== PROBLEM TO WORK ON ==
Leave every picture out, and print the full listing again exactly.

··· DATA TO USE

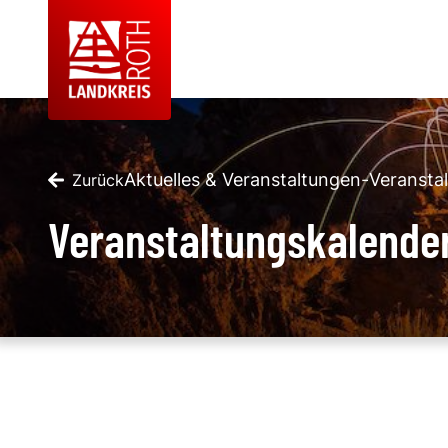
Aktuelles & Veranstaltungen
-
Veransta
Zurück
Veranstaltungskalende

······

== SOLUTION FOR THIS EXERCISE ==
Aktuelles & Veranstaltungen
-
Veransta
Zurück
Veranstaltungskalende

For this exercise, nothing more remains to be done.